Practice patience, just as you would with dogs. Changing and proofing behavior takes time and this is particularly true of the human species, so build in benchmarks to remind yourself and the client of progress made. Praise anything you like, ignore or redirect what you don’t.

Don’t Under-Train Your Clients
Yes, you want to simplify where possible, but don’t under-train either. After the initial consult, the majority of each session should be practice time for the client so she can benefit from ample feedback and build strong muscle memory. It’s crucial to see fluency at each step before moving on. Skills and knowledge built on shaky ground set clients up to train poorly on their own. If an owner is not mastering a certain skill or exercise, take a page from Bob Bailey and simplify what you are asking for by breaking it down into smaller steps. Always be willing to adjust your human training plan, just as you would with dogs. If even a solid ‘sit’ isn’t happening, reassess, and, depending on the situation, consider working on timing exercises without the dog, simple luring practice, exercises to build dog-client focus, or whatever other baby steps might be helpful.

Use Tracking Tools
Tracking tools, such as progress charts or logs, can be useful in keeping clients focused and may save you a great deal of time. Ask clients to keep track of data you want them to focus on. For a tough house-training case you might have the client write down the number of indoor accidents, rewarded outdoor potties, and unrewarded outdoor potties. This serves as a reminder that she is supposed to reward outdoor eliminations. It also provides you with data that would otherwise have to be collected through careful interviewing. If you see that very few eliminations were rewarded in the yard, you have your likely culprit for slow house training and know where to redouble the client’s focus. If the problem continues, reassess the situation to learn what is making it difficult for the client to take advantage of the outside potties, and find a new solution.

Try a Universal Cue
One solidly proofed behavior is worth ten that require a treat in the hand. Consider whether your and your client’s goals could benefit from a universal cue. Trainers are fond of teaching multiple commands—sit, down, stand, leave it, stay, watch, let’s go, come, wait, and so on. But, and perhaps you have come across this phenomenon, private and public class clients often settle on one cue and use it for everything, gravitating toward whichever command their dog does best. The reinforcement provided by the dog’s compliance lead them to use and more heavily rely on that particular behavior— an example of operant conditioning at work. A trainer’s first instinct is often to correct this, to insist on using ‘leave it’ for leaving it and ‘wait’ for wait, ‘stay’ for stay. The thing is, these universal cues actually work well for many people.

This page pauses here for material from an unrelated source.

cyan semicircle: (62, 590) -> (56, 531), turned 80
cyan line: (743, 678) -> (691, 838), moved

Few dog owners hire trainers with anything as grand as ring obedience in mind, or anything else, for that matter, that requires adherence to strict rules. So let’s break them. If a dog has a jumping problem, why teach ‘sit’ and ‘off’? A strong ‘sit’ does the trick, since sitting and jumping at the same time is a physical impossibility. Sitting is also an effective incompatible behavior to lunging and other undesirable activities. ‘Let’s go’ and ‘leave it’ are excellent universal cues—you can use either one for not picking up trash on the ground, not lunging or moving towards another being, breaking attention and redirecting it to yourself, etc. They can be powerful commands in working with everything from dog-dog aggression to poor focus.

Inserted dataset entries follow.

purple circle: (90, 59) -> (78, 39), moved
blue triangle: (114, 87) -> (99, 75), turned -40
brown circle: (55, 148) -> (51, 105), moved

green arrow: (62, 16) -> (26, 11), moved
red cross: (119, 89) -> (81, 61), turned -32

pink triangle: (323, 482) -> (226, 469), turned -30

A universal cue means that there is only one thing for owners and dogs to learn and practice, resulting in stronger, more reliable behavior from both the client and the dog. And owners are more likely to experience success with training.

The Final Word
Ultimately, it comes down to this: Too many unfinished cases can stymie a business. Which is why devising training plans that takes into account the client’s goals as well as the reality and restrictions of her life is a win-win-win: for the clients, the dogs, and your business.